A beautiful European import that has made itself at home in our swamps and marshes, but has not made a pest of itself. These plants were blooming in a swamp in Frick Park in the middle of May. it took a bit of trudging through muck to get this photograph, but it was worth the muddy shoes.
Gray describes the genus and the species:
ÌRIS [Tourn.] L. FLEUR-DE-LIS. Tube of the flower more or less prolonged beyond the ovary. Stamens distinct; the oblong or linear anthers sheltered under the over-arching petal-like stigmas (or rather branches of the style, bearing the true stigma in the form of a thin lip or plate under the apex); most of the style connate with the sepals and petals into a tube. Capsule 3-6-angled, coriaceous. Seeds depressed-flattened, usually in 2 rows in each cell.— Perennials, with sword-shaped or grassy leaves, and large showy flowers; ours with creeping and more or less tuberous rootstocks. (Iris, the rainbow.)
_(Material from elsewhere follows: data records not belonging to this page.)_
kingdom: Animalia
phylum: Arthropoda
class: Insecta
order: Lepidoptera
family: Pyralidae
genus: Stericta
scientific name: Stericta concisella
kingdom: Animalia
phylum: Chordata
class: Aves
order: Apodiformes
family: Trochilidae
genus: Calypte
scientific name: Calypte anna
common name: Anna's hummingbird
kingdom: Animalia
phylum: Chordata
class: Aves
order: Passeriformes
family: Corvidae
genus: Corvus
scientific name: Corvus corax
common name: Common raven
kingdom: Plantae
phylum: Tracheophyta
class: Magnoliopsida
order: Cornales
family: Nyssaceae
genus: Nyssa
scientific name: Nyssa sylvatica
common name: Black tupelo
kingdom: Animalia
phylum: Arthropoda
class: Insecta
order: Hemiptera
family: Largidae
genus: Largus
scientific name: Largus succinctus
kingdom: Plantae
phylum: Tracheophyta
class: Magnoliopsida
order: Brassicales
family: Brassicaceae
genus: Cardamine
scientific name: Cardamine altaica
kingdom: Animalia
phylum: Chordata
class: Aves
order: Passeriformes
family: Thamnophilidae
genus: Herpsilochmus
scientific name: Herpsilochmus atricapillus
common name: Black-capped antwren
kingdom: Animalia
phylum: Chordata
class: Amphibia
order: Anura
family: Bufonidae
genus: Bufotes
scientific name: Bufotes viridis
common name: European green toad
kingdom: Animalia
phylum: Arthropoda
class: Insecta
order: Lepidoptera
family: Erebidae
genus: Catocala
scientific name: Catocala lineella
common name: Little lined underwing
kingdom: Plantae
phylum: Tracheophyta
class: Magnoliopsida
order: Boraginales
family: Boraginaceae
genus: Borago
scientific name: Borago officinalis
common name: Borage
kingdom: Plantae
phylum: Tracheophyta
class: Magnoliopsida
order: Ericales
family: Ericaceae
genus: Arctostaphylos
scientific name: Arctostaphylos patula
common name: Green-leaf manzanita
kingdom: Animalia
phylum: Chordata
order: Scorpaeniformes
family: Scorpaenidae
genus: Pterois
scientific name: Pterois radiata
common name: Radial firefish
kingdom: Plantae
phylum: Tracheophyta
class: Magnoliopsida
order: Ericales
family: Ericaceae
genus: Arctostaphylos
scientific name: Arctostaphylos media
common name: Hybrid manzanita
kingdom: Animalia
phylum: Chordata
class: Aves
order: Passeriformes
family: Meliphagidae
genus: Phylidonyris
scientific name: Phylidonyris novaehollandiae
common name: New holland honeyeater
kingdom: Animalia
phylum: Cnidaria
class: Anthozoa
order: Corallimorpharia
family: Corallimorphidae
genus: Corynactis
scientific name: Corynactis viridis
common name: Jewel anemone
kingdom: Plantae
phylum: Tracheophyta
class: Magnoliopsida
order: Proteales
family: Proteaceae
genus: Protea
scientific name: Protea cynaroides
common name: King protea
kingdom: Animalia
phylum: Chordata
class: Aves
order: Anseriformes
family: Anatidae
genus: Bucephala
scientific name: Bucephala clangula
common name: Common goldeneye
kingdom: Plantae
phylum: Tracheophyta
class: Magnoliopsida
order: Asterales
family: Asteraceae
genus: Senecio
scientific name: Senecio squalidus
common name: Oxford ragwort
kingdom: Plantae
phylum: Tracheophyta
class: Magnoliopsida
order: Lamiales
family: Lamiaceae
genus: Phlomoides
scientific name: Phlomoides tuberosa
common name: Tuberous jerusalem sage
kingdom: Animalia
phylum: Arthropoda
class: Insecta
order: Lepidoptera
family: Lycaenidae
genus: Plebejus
Stems leafy and rather tall, from usually thickened rootstocks, often branching; tube much shorter than the sepals, which are usually much larger than the petals.
Sepals neither bearded nor crested.
Spathes all terminal or at the tips of elongate peduncles.
Flowers brown or yellow.
I. pseudacorus L., the Yellow Iris of European marshes, with several very long linear leaves, bright yellow beardless flowers, and erect petals, is becoming established in N. E., N. Y., and N. J.